Ecuadorian aristocrat (1805–1861)

María Ana Carcelén de Guevara y Larrea-Zurbano, 5th Marquise of Villarocha and 7th Marquise of Solanda (27 July 1805 – 15 December 1861) was an Ecuadorian aristocrat and the wife of the Venezuelan independence leader Antonio José de Sucre. She is considered the First Lady of Bolivia.

==Biography==
Carcelén was born outside of Quito, in the Real Audiencia of Quito of the Spanish Empire. She was the daughter of Felipe Carcelén y Sánchez de Orellana, 6th Marquess of Villarocha, Captain general of Borja, and his wife, Teresa de Larrea y Jijón. Her father was a vocal participant in the First government Junta of Quito in 1809.

===Marriage to Antonio José de Sucre===
Carcelén first encountered Sucre in the city of Quito on 24 May 1822, after the Battle of Pichincha. During the battle, she and her family took refuge in the convent of the Church of Santo Domingo. Upon hearing the celebration of the troops, the family exited the front of the church to watch the procession. When he saw Carcelén, Sucre dismounted his horse, introduced himself to her family, and reassured them that it was safe to return to their home. When they met, Carcelén was 17 and Sucre was 27.

» **Data listing**:
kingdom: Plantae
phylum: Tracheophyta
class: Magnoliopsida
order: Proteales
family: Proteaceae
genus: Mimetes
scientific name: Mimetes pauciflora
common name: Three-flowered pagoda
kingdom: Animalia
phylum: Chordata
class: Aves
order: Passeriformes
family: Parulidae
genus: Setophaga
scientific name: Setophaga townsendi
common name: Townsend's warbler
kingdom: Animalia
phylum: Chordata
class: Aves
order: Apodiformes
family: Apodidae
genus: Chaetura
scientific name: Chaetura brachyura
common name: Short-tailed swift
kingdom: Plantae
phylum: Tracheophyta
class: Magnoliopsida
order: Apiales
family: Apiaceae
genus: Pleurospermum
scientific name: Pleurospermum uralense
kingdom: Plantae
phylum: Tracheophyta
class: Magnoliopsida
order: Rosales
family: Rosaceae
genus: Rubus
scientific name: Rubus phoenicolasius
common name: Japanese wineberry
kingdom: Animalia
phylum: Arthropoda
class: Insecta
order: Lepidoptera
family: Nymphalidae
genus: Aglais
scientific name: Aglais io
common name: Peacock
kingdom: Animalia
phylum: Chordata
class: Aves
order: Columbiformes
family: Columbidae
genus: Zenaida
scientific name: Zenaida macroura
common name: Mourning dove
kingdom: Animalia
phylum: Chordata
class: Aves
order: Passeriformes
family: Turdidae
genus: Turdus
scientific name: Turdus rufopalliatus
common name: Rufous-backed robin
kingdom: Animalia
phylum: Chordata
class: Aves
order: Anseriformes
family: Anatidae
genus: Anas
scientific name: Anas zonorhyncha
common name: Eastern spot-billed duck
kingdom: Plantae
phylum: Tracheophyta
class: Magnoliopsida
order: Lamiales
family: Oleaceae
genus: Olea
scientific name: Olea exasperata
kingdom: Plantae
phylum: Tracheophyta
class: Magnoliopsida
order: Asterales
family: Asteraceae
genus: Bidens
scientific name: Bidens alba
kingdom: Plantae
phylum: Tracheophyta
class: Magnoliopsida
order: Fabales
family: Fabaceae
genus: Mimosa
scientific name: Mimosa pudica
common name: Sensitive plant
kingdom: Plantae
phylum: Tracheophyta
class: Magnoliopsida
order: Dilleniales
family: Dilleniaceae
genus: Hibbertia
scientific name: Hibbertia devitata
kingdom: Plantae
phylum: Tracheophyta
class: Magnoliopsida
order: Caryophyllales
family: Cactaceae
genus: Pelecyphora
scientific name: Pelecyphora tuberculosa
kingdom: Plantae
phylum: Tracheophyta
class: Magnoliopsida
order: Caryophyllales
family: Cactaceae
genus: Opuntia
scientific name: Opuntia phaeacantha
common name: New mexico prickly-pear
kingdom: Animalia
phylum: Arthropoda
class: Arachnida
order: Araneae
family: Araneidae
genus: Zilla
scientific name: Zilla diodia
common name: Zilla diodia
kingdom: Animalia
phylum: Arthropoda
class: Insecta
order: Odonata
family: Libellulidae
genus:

» **Work order 1**: Translate this sentence from the Carcelén biography into Spanish: "She is considered the First Lady of Bolivia."
» **Work order 2**: From the Carcelén biography, retype the passage starting at "María Ana Carcelén" and ending at "Lady of Bolivia.".

» **Answer section 1**: Se la considera la primera dama de Bolivia.

» **Answer section 2**:
María Ana Carcelén de Guevara y Larrea-Zurbano, 5th Marquise of Villarocha and 7th Marquise of Solanda (27 July 1805 – 15 December 1861) was an Ecuadorian aristocrat and the wife of the Venezuelan independence leader Antonio José de Sucre. She is considered the First Lady of Bolivia.